Мне кажется, что ситуация с театром примерно такая же, как и с философией — наибольшее влияние на неё оказали те, кто не был философами по образованию (Ницше, Леви-Стросс, Барт, Лакан). Равно и в нашей сфере: люди, внесшие наибольший вклад в развитие театра, никогда не заканчивали драматических вузов: Чехов и Брехт были врачами, Батай, Ионеско и Беккет — филологи-франкофоны, Брук — математик, Арто и Макдонах — «профессиональные безработные» без высшего образования. Театр оказался настолько же восприимчив к новым идеям и открыт к инвестициям из гуманитарных наук, как и философия, поэтому хороший режиссёр с театральным образованием сегодня скорее исключение из правил, чем закономерность. Это же касается и кино: так называемых «профессионалов» можно сосчитать по пальцам; самый великие режиссёры пришли в кино из других профессий.

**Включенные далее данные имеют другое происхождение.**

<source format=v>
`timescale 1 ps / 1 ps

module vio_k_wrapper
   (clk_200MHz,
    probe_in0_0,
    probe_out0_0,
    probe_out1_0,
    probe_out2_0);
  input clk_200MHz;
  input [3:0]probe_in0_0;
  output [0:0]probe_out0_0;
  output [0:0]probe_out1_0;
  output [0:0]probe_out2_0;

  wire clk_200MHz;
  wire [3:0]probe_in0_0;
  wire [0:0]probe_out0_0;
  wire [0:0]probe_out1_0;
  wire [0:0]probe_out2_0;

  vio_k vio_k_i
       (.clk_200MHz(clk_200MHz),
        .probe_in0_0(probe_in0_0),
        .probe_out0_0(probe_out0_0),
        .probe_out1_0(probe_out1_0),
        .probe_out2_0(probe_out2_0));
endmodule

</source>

Вероятно, надо сказать спасибо капитализму (если его и можно благодарить) за то, что сегодня многое стало зависеть от потребителя и игра перестала вестись только в одном направлении. Почему бы режиссеру не почувствовать себя в роли претерпевающего субъекта? Ставя спектакль, ты делаешь что-то внутри самого себя и выносишь это напоказ. И быть может, зритель увидит именно то, что ты хотел скрыть, или что-то неприятное или что-то интимное, то, о чём ты сам не подозреваешь, — но таковы правила — будь готов вынести на публику своё бессознательное. Ставить спектакль — это ставить эксперимент над самим собой. Режиссёр сегодня перестал быть мэтром и учителем жизни, скорее это пациент, а реакция зрителя — это толкование его бессознательного. Конечно, это может казаться стеснительным — выворачивать душу перед колхозниками и доярками — или неловким или даже опасным. Но кто сказал, что искусство безопасно? Искусство должно вселять тревогу и трепет не только в зрителя, но и в художника.

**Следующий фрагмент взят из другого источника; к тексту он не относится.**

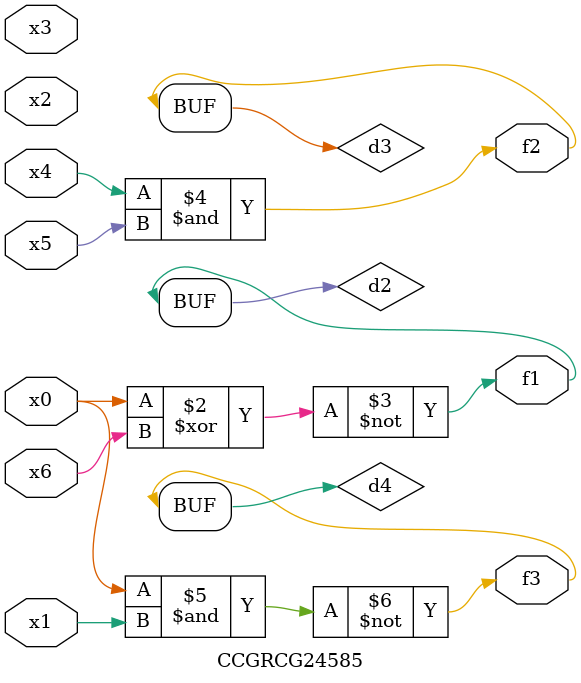
<source format=v>
module CCGRCG24585(
	input x0, x1, x2, x3, x4, x5, x6,
	output f1, f2, f3
);

	wire d1, d2, d3, d4;

	nor (d1, x0);
	xnor (d2, x0, x6);
	and (d3, x4, x5);
	nand (d4, x0, x1);
	assign f1 = d2;
	assign f2 = d3;
	assign f3 = d4;
endmodule

</source>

— Дмитрий, можете ли Вы выделить общие театральные тенденции на данный момент?

— Мне кажется, что есть очень широкое поле для самовыражения, для постановок. Существуют разные запросы и, соответственно, разные ответы и множество площадок для реализации тех или иных замыслов: и экспериментальные сцены, и классический театр, и музыкальный театр. На любой вкус.